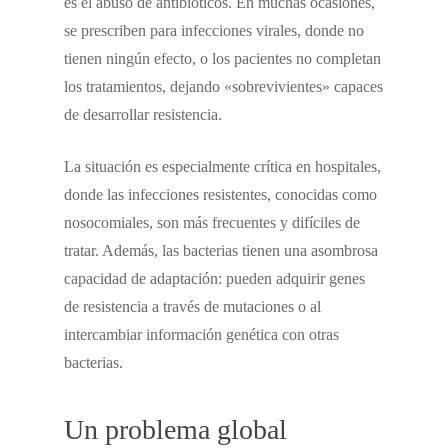
es el abuso de antibióticos. En muchas ocasiones,
se prescriben para infecciones virales, donde no
tienen ningún efecto, o los pacientes no completan
los tratamientos, dejando «sobrevivientes» capaces
de desarrollar resistencia.
La situación es especialmente crítica en hospitales,
donde las infecciones resistentes, conocidas como
nosocomiales, son más frecuentes y difíciles de
tratar. Además, las bacterias tienen una asombrosa
capacidad de adaptación: pueden adquirir genes
de resistencia a través de mutaciones o al
intercambiar información genética con otras
bacterias.
Un problema global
———
YOUR TASK:
Only the lines from the one with "donde las infecciones" to the end of the listing are wanted. Print them exactly, keeping both ends.

WORKED SOLUTION:
donde las infecciones resistentes, conocidas como
nosocomiales, son más frecuentes y difíciles de
tratar. Además, las bacterias tienen una asombrosa
capacidad de adaptación: pueden adquirir genes
de resistencia a través de mutaciones o al
intercambiar información genética con otras
bacterias.
Un problema global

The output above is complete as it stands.